各地の菓子店探訪
香川県菓子店の投稿

株式会社こんぴら堂

名物が生まれるまで

灸まん本舗石段や本店 当社の前身はその昔、明和年間(1764年~1772年)頃から代々、金刀比羅宮の参道沿いに旅籠(はたご)を営んでいました。しかしながら当主四代目の時、時流に乗れず旅籠は廃業の憂き目を味わうことになりました。

 その後、代が変わり六代目が心機一転、琴平の地の利を活かした、観光土産品の製造を手掛ける会社を設立しました。

 観光客が多い時代、それなりの業績は上がりましたが、当時のお土産品は粗悪品も多く玉石混交状態。

 複雑な思いがあったろうと思います。

 そんな祖先の思いを胸に、父親と私は従業員、また地域の将来を見据え、こんぴらさんを代表するお土産を作らなければと強く思っていました。しかしながら無から有を生み出す作業は困難を極め、時間だけがむなしく過ぎていきました。
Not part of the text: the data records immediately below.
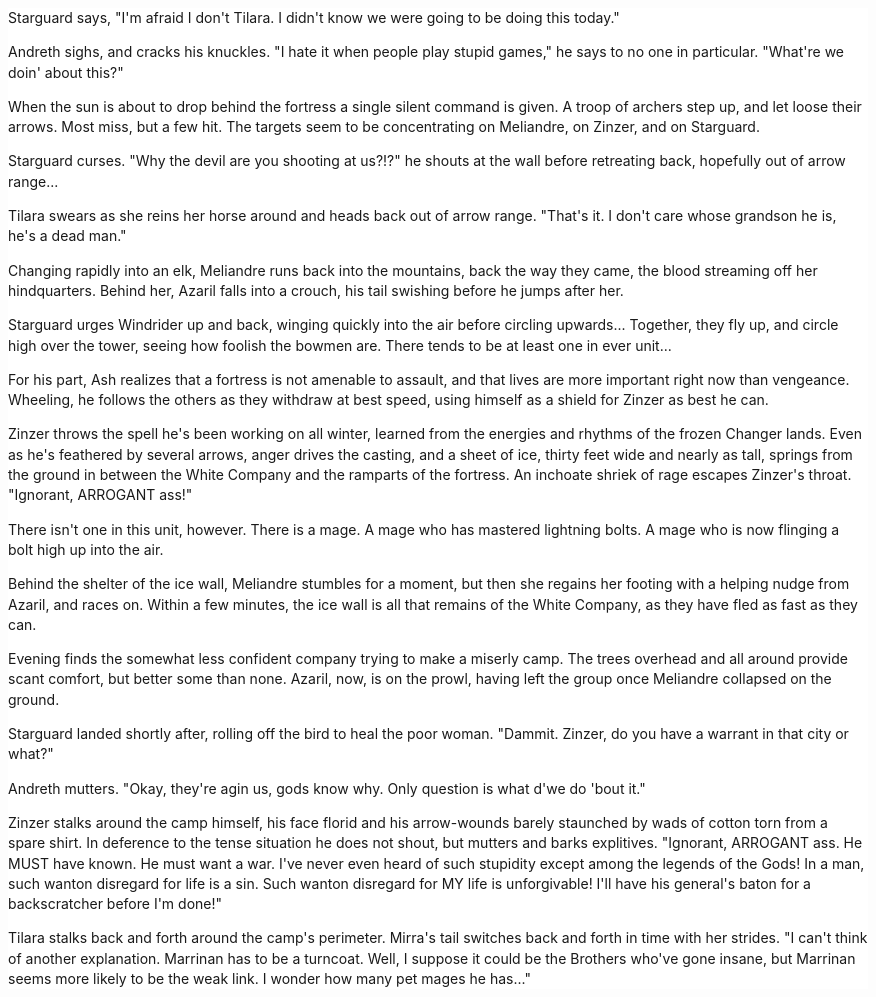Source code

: Starguard says, "I'm afraid I don't Tilara. I didn't know we were going to be doing this today."

Andreth sighs, and cracks his knuckles. "I hate it when people play stupid games," he says to no one in particular. "What're we doin' about this?"

When the sun is about to drop behind the fortress a single silent command is given. A troop of archers step up, and let loose their arrows. Most miss, but a few hit. The targets seem to be concentrating on Meliandre, on Zinzer, and on Starguard.

Starguard curses. "Why the devil are you shooting at us?!?" he shouts at the wall before retreating back, hopefully out of arrow range...

Tilara swears as she reins her horse around and heads back out of arrow range. "That's it. I don't care whose grandson he is, he's a dead man."

Changing rapidly into an elk, Meliandre runs back into the mountains, back the way they came, the blood streaming off her hindquarters. Behind her, Azaril falls into a crouch, his tail swishing before he jumps after her.

Starguard urges Windrider up and back, winging quickly into the air before circling upwards... Together, they fly up, and circle high over the tower, seeing how foolish the bowmen are. There tends to be at least one in ever unit...

For his part, Ash realizes that a fortress is not amenable to assault, and that lives are more important right now than vengeance. Wheeling, he follows the others as they withdraw at best speed, using himself as a shield for Zinzer as best he can.

Zinzer throws the spell he's been working on all winter, learned from the energies and rhythms of the frozen Changer lands. Even as he's feathered by several arrows, anger drives the casting, and a sheet of ice, thirty feet wide and nearly as tall, springs from the ground in between the White Company and the ramparts of the fortress. An inchoate shriek of rage escapes Zinzer's throat. "Ignorant, ARROGANT ass!"

There isn't one in this unit, however. There is a mage. A mage who has mastered lightning bolts. A mage who is now flinging a bolt high up into the air.

Behind the shelter of the ice wall, Meliandre stumbles for a moment, but then she regains her footing with a helping nudge from Azaril, and races on. Within a few minutes, the ice wall is all that remains of the White Company, as they have fled as fast as they can.

Evening finds the somewhat less confident company trying to make a miserly camp. The trees overhead and all around provide scant comfort, but better some than none. Azaril, now, is on the prowl, having left the group once Meliandre collapsed on the ground.

Starguard landed shortly after, rolling off the bird to heal the poor woman. "Dammit. Zinzer, do you have a warrant in that city or what?"

Andreth mutters. "Okay, they're agin us, gods know why. Only question is what d'we do 'bout it."

Zinzer stalks around the camp himself, his face florid and his arrow-wounds barely staunched by wads of cotton torn from a spare shirt. In deference to the tense situation he does not shout, but mutters and barks explitives. "Ignorant, ARROGANT ass. He MUST have known. He must want a war. I've never even heard of such stupidity except among the legends of the Gods! In a man, such wanton disregard for life is a sin. Such wanton disregard for MY life is unforgivable! I'll have his general's baton for a backscratcher before I'm done!"

Tilara stalks back and forth around the camp's perimeter. Mirra's tail switches back and forth in time with her strides. "I can't think of another explanation. Marrinan has to be a turncoat. Well, I suppose it could be the Brothers who've gone insane, but Marrinan seems more likely to be the weak link. I wonder how many pet mages he has..."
 そんな中、地元出身で新聞漫画やユーモア小説で一世を風靡されていた「和田邦坊」この人に協力をお願いすることにしました。

 ある日、夕焼けで染まる部屋で先生と色々とアイデアを出すうちに、当社原点である旅籠に話しが移りました。

 ご先祖様の始めた旅籠では旅の疲れを癒すため女中さんがお客さんの脚にサービスでお灸をすえていたとの話になったとき、私は思わず「これやっ!」と叫びました。今度は先生が「お~そうか そうか、う~ん…脚灸…お灸…う~ん…灸まん。これでどうだ!」と叫びました。

 当社の看板商品『灸まん』誕生の瞬間です。

 試行錯誤の末、やっとのことで完成した『灸まん』です。

店内風景 こんぴらさんを代表するお土産という作り手の意志を貫く為、ふさわしい場所でふさわしい雰囲気のお店で直売をしなくてはと思いました。

 そうして、念願が叶い、ある年の暮れ、金刀比羅宮の麓の参道に『灸まん本舗石段や本店』を構えることができました。

 あれから幾星霜、瀬戸大橋の開通、また四国を縦横に結ぶ高速道路の開通などで四国が脚光を浴びました。

 しかしブームは静かに去っていきました。

 時代時代の流れで儚く消えていく商品ではなく、お客様に長く愛され、作り手も誇りを持てる商品。いつの世も生き残っていくものこそが名物だと思っています。

 その昔、和田邦坊先生に厳しく言われた事があります。

 「私の言った通りにする」という約束事です。

 そしてそれは「甘くない菓子を作りなさい」でした。

 この言葉は心に深く刻まれ、今も私の菓子作りの永遠のテーマであります。